We observed that significant number of observations achieved very high PIP at SPI duration of 5 seconds. We did not observe any adverse effects of high PIP as it was used only transiently for our study. But safety of such high pressure cannot be confirmed due to small sample size of our cohort. We recommend SPI duration of 1-3 seconds for routine ventilation during FB and procedures, and 5 seconds inflation should be reserved for special situations where lesions are not adequately visible at lower inflation duration.

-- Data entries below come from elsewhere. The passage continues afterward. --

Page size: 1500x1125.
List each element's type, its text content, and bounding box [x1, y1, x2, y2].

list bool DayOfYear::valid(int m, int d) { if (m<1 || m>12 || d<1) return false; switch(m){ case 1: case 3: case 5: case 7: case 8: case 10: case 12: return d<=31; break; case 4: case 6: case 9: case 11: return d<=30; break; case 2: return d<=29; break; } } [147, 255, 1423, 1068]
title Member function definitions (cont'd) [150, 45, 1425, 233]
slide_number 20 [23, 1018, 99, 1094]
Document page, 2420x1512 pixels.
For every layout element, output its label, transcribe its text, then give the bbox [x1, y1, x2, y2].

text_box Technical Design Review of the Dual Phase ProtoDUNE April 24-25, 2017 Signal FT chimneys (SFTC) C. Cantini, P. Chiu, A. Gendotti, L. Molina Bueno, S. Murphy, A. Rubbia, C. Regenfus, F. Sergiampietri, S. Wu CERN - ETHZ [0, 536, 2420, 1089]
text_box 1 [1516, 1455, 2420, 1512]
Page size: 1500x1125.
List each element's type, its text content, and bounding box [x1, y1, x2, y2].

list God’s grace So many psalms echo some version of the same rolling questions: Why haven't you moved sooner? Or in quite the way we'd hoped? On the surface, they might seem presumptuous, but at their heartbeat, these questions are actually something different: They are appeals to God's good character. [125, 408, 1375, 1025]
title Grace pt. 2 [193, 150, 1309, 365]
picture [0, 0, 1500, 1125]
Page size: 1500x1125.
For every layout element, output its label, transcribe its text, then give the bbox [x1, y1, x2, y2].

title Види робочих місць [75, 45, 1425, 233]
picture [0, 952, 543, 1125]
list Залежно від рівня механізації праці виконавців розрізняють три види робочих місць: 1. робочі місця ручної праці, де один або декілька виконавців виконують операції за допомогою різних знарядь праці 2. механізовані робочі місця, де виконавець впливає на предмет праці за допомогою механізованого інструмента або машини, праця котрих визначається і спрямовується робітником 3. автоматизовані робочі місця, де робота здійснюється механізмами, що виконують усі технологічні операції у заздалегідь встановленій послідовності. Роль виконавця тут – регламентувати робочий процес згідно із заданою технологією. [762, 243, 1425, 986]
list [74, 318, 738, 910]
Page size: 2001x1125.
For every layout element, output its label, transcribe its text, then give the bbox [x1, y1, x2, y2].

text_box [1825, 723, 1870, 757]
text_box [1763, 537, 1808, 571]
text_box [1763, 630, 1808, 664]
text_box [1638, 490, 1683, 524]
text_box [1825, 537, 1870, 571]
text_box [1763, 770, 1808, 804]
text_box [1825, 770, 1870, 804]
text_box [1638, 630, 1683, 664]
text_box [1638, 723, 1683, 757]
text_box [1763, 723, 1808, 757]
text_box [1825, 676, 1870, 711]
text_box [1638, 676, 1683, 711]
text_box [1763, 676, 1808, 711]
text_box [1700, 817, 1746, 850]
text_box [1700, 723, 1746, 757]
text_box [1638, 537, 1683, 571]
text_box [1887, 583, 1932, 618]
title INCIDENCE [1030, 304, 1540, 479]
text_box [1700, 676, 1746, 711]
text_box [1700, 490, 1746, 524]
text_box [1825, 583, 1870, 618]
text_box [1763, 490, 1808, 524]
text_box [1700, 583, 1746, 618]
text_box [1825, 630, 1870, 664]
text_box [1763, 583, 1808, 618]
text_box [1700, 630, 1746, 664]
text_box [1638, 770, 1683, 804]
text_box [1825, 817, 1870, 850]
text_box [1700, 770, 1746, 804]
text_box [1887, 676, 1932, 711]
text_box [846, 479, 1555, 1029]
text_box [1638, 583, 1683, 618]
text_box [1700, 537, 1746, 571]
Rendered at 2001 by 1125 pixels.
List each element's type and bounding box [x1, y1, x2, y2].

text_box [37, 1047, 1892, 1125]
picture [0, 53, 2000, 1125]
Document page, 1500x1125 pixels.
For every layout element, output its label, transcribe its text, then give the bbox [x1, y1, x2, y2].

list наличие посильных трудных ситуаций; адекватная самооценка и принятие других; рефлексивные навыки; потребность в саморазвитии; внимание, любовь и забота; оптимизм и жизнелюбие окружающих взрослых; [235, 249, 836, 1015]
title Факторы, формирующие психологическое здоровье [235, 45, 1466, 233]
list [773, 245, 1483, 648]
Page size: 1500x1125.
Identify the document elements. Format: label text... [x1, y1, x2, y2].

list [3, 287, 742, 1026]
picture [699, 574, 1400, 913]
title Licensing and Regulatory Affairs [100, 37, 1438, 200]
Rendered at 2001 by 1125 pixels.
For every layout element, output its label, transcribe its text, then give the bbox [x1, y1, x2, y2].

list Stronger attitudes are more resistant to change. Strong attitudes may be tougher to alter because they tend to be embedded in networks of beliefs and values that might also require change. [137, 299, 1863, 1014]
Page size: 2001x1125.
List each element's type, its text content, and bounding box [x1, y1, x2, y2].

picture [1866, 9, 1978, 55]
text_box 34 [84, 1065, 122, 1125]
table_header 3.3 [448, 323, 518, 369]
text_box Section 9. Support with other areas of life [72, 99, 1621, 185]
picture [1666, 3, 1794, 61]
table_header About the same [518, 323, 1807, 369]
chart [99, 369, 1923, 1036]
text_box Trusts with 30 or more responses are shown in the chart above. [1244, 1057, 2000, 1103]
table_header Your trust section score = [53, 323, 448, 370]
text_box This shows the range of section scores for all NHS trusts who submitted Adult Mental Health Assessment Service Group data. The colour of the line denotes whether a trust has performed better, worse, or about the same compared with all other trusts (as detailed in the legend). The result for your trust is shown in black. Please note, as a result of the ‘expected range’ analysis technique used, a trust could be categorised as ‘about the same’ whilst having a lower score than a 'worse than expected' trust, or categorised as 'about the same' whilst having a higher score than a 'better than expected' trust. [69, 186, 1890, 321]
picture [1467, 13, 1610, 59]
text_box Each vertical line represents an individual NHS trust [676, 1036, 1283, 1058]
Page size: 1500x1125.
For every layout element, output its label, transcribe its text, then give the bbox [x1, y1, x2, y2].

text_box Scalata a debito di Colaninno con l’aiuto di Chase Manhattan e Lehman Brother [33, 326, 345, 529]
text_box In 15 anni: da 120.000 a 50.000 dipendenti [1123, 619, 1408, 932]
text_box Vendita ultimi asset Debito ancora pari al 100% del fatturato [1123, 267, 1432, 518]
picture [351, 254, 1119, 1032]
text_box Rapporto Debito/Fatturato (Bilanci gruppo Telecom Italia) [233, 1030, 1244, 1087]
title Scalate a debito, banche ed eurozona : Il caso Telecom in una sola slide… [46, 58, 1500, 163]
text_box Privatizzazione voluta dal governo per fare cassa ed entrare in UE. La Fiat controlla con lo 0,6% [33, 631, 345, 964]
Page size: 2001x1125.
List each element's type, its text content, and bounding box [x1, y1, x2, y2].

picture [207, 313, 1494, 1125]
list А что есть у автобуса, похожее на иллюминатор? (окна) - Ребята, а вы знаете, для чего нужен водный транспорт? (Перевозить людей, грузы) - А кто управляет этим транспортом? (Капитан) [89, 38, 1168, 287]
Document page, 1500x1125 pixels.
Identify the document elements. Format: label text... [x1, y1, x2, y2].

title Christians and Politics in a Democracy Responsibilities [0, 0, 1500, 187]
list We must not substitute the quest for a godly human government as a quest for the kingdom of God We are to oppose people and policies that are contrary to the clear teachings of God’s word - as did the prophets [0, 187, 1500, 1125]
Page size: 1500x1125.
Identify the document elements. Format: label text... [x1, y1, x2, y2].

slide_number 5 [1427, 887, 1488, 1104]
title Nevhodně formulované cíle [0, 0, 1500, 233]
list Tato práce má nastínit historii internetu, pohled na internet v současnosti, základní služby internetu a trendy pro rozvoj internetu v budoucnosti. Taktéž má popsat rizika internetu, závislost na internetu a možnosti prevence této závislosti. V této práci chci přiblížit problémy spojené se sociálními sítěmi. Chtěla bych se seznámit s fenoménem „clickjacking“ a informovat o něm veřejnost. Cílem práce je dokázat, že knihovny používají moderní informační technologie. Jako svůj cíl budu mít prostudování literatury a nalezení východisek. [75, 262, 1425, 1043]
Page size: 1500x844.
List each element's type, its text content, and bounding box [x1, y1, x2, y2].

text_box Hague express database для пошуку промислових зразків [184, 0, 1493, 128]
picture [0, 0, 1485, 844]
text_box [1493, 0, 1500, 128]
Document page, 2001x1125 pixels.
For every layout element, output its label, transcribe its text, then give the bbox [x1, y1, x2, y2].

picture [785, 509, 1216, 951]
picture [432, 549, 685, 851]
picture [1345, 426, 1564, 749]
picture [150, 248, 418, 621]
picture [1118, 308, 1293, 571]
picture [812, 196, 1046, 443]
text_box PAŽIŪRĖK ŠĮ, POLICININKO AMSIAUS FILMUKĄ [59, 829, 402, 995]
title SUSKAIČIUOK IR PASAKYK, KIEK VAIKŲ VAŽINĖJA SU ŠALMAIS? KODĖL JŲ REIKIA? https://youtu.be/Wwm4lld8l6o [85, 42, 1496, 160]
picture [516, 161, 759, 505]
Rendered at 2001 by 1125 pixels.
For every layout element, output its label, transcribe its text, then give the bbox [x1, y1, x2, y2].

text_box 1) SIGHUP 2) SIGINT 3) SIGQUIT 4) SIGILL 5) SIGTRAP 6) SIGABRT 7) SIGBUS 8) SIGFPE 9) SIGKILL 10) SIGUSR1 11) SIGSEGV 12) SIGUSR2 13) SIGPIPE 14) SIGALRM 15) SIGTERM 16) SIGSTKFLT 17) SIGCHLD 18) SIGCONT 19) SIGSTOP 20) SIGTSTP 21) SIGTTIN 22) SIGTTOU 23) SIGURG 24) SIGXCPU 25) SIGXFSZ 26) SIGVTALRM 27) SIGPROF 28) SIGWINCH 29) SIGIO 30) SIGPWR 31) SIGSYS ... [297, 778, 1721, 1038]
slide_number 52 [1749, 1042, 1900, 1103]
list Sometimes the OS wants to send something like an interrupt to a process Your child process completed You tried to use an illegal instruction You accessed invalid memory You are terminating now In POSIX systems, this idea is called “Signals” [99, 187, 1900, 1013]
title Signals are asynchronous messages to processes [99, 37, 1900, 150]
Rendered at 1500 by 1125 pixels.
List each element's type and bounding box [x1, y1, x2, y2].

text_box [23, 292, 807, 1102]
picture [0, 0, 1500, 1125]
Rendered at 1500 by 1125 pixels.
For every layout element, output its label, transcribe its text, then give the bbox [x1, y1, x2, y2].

Some limitations may exist in this study. There might be variation of the tightness of the nose (mouth)-closure between, or even, in the same operators. This indeed may affect the level of measured PIP. A more prolonger duration of SPI, up to 15 seconds or more has been reported,3,8 but we restricted duration of SPI to 5 seconds as longer duration may create risky high PIP. In clinical practice, the real effort of SPI may be individualized which can be controlled by the operators.
Nonetheless, the findings of the present study are important and suggest the need for further investigations. The opening pressure of a collapse PLS or occult lesions can be measured and which helps to determine appropriate pressure of NIV support. The similar SPI effects may also be noted in the lower airway lumens, ventilation, and lung recruitment.